What lines of the material hold the string "leafy"? Pull each of them out.

——

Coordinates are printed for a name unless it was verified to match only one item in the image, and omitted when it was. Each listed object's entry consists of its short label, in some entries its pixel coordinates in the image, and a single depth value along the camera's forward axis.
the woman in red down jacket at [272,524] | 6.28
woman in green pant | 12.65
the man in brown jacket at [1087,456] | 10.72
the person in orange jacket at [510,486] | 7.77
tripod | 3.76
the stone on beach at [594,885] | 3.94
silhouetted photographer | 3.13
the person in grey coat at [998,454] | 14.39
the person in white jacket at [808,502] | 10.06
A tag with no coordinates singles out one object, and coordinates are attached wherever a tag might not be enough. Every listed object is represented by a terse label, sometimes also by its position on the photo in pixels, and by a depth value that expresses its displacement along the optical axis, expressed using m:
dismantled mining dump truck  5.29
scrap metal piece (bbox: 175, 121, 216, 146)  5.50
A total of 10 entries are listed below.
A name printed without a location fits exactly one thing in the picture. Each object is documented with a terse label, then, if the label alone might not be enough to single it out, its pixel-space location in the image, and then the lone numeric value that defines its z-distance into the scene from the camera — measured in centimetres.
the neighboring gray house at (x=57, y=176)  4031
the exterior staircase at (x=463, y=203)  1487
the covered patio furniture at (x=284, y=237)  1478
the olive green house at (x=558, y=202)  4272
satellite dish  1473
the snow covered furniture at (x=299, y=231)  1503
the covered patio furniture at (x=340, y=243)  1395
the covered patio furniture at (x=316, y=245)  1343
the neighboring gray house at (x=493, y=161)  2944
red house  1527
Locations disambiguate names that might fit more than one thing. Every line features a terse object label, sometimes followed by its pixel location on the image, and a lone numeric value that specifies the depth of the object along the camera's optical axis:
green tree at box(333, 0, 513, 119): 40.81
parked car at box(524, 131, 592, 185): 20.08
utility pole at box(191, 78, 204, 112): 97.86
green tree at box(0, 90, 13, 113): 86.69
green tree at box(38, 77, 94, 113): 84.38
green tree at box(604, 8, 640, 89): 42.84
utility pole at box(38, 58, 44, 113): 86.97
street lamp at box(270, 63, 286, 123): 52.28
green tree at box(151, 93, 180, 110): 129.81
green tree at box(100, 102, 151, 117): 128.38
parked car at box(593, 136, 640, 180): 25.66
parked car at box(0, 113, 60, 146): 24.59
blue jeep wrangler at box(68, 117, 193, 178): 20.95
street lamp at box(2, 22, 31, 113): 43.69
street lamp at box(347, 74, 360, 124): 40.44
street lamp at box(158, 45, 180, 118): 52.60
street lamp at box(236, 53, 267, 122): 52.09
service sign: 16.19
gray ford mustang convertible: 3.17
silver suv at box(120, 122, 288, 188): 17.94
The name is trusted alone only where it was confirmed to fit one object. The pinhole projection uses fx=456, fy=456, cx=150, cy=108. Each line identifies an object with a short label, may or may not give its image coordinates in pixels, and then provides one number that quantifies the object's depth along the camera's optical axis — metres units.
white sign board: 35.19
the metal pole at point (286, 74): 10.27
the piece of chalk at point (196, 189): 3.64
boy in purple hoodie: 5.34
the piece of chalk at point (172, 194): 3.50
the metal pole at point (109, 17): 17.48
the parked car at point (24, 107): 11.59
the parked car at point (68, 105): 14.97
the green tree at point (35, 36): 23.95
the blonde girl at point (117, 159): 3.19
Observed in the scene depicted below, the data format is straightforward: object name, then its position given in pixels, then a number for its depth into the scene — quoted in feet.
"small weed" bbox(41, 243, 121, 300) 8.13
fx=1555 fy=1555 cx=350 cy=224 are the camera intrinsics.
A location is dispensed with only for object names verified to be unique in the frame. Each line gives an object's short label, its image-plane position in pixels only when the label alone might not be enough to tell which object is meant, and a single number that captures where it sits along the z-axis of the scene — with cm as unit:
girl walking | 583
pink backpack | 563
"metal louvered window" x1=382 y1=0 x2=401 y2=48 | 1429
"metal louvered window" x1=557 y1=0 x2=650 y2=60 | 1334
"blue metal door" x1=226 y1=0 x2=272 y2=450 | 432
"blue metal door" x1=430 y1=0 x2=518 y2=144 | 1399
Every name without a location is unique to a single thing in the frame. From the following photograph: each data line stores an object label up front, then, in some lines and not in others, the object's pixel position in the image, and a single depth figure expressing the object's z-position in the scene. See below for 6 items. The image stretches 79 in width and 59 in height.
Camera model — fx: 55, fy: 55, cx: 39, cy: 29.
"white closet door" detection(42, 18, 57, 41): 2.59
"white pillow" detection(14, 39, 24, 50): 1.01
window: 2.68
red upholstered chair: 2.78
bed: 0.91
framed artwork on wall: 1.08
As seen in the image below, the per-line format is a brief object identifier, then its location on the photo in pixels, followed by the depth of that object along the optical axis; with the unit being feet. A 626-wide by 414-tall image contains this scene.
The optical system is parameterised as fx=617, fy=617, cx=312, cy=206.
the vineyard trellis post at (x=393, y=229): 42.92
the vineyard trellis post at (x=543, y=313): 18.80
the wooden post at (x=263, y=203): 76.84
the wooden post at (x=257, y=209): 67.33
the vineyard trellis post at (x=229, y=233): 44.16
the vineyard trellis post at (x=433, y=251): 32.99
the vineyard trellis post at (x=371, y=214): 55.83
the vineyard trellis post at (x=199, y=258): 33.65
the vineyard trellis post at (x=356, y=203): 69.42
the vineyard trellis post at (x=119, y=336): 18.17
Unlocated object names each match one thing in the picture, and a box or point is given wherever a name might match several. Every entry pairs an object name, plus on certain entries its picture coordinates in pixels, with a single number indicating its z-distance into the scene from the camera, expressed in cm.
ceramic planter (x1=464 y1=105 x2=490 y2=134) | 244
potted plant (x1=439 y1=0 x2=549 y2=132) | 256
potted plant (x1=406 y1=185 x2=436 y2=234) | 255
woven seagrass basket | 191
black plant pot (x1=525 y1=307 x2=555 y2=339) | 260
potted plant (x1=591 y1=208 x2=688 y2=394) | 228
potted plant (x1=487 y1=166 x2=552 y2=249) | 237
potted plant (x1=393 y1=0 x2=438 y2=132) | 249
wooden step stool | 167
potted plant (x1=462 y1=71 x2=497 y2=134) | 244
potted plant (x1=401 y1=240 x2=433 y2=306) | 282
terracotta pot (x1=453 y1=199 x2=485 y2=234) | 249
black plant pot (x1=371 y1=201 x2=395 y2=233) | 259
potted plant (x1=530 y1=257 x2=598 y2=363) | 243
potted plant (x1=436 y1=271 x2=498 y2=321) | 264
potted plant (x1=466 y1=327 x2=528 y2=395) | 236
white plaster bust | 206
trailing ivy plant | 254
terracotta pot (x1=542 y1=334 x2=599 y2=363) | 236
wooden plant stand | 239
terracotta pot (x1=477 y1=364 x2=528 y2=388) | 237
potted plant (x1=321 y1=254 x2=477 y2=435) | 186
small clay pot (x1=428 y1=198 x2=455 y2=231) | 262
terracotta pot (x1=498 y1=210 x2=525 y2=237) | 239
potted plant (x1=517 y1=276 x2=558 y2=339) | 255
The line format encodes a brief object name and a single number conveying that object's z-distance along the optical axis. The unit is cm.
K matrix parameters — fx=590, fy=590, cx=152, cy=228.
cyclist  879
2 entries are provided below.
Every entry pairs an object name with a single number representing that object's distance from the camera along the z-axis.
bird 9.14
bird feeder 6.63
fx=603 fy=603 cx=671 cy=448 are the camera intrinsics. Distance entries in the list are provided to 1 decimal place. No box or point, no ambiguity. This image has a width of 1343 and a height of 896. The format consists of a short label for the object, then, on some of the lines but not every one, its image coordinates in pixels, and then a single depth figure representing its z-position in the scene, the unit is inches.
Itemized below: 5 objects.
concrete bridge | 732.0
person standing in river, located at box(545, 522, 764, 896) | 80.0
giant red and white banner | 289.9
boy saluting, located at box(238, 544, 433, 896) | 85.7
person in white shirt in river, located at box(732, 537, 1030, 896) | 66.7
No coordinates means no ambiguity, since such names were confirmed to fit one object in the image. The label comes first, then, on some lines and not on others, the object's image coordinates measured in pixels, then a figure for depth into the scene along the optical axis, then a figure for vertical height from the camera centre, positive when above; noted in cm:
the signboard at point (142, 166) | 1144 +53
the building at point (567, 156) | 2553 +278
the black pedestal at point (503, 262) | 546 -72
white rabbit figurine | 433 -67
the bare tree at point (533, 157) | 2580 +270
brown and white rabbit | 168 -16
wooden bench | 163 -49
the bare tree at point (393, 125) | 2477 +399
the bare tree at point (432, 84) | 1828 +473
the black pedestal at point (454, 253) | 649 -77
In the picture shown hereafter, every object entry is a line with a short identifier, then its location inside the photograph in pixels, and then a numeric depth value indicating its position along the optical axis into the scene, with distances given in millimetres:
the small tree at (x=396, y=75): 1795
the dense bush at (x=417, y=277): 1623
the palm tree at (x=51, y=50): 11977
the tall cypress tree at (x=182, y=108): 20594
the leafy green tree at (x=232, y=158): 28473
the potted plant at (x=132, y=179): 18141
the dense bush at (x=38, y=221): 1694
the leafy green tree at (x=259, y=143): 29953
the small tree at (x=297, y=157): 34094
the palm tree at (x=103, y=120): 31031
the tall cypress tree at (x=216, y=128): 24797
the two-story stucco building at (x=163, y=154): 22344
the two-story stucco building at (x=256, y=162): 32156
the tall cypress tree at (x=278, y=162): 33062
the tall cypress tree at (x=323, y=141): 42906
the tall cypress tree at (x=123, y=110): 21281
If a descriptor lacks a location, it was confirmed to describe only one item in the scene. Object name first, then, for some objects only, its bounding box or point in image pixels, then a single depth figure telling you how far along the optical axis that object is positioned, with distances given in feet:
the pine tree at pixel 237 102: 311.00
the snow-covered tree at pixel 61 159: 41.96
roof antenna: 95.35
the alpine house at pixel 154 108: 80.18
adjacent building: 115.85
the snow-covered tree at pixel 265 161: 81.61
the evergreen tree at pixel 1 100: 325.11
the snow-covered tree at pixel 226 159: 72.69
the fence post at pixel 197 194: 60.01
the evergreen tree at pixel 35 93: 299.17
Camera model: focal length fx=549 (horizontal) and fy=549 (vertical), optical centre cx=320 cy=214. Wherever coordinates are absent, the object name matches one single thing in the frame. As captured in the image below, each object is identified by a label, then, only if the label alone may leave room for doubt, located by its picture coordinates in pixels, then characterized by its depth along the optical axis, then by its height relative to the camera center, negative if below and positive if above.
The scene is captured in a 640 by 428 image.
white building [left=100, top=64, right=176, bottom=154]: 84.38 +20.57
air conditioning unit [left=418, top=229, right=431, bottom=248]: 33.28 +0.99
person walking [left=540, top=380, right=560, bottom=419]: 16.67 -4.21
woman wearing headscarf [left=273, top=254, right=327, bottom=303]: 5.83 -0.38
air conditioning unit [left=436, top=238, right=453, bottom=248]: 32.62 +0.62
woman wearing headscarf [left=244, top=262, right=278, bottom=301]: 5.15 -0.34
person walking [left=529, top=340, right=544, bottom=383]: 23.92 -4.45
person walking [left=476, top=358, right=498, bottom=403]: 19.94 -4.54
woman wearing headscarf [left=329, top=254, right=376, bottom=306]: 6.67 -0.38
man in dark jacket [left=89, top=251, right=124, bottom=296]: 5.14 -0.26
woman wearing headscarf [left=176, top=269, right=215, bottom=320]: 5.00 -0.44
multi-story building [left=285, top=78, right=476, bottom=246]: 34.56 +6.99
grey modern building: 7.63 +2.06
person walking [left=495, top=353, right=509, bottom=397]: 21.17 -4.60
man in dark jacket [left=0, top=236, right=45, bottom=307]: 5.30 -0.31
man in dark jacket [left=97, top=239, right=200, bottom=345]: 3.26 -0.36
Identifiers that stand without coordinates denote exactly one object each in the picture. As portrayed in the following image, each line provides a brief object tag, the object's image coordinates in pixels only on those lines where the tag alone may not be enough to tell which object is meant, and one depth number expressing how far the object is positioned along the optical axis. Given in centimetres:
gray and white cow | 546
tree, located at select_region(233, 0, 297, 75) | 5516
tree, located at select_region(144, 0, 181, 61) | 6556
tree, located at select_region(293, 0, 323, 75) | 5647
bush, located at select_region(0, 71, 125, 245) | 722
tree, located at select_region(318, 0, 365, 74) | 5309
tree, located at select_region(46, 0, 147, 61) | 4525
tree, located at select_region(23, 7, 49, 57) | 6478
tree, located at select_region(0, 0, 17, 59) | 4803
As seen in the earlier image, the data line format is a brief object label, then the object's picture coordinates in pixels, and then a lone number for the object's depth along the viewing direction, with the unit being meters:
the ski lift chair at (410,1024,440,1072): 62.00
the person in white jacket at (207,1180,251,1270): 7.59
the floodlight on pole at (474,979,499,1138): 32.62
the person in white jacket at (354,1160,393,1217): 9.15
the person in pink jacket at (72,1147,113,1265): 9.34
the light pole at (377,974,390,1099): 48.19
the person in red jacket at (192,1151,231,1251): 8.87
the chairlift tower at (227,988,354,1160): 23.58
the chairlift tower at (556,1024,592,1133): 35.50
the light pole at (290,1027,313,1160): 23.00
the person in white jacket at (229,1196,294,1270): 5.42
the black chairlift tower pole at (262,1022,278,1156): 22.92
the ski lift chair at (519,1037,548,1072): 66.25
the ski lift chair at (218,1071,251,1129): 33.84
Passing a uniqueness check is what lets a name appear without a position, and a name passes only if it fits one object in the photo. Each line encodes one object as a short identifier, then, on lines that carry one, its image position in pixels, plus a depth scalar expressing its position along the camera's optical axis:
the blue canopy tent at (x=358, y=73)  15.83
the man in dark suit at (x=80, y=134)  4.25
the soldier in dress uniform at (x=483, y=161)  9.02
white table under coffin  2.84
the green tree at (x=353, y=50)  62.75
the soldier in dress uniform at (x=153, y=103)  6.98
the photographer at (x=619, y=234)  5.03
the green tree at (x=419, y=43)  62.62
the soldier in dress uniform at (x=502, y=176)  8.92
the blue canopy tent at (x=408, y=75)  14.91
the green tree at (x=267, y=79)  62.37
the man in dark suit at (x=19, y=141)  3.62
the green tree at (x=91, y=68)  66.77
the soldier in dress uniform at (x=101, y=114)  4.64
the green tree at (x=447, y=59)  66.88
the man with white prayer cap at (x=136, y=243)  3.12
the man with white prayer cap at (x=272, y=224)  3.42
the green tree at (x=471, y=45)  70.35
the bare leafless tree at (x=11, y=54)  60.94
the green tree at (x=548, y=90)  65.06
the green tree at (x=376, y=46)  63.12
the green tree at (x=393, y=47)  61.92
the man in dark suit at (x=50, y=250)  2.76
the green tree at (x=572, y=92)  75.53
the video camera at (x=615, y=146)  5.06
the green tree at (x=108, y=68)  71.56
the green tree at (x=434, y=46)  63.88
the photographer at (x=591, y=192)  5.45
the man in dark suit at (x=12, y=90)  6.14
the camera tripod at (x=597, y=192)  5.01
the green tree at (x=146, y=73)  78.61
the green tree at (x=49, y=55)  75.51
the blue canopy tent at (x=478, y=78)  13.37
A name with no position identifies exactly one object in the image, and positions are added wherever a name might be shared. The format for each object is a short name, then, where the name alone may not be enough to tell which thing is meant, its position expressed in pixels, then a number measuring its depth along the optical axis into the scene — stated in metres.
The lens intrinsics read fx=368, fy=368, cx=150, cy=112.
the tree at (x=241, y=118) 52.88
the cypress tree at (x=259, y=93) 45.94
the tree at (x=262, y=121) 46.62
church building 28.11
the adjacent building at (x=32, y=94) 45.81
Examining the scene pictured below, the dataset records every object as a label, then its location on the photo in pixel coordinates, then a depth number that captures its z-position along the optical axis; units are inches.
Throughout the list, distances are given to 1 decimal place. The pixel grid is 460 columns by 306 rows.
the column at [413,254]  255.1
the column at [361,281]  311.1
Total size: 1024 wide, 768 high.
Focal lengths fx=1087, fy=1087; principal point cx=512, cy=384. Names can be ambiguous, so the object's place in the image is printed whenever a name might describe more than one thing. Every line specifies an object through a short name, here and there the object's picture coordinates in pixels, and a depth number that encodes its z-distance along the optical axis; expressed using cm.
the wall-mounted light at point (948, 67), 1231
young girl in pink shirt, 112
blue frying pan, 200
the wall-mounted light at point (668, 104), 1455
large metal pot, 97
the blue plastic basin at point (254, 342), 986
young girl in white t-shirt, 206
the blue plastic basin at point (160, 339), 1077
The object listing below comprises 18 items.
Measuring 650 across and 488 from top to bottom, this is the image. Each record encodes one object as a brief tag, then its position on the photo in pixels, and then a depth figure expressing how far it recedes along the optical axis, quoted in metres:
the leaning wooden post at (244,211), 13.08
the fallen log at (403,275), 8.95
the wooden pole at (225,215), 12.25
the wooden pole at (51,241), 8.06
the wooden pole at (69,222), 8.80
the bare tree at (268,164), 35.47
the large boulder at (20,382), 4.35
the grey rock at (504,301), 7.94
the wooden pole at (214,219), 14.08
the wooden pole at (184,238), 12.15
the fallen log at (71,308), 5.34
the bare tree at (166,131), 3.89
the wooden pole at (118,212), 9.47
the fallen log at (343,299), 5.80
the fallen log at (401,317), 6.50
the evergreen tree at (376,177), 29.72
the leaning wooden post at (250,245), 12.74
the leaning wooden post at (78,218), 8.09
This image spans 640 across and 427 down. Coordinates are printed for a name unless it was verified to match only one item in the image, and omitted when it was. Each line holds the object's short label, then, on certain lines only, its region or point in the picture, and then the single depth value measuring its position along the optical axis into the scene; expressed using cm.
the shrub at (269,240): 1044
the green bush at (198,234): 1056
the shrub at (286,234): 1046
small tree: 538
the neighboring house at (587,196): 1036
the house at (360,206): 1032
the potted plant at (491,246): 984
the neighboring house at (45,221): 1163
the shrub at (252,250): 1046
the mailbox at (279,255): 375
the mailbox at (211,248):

——

=== Response for this exercise ===
the leafy green tree at (x=232, y=158): 28473
the leafy green tree at (x=259, y=143): 29953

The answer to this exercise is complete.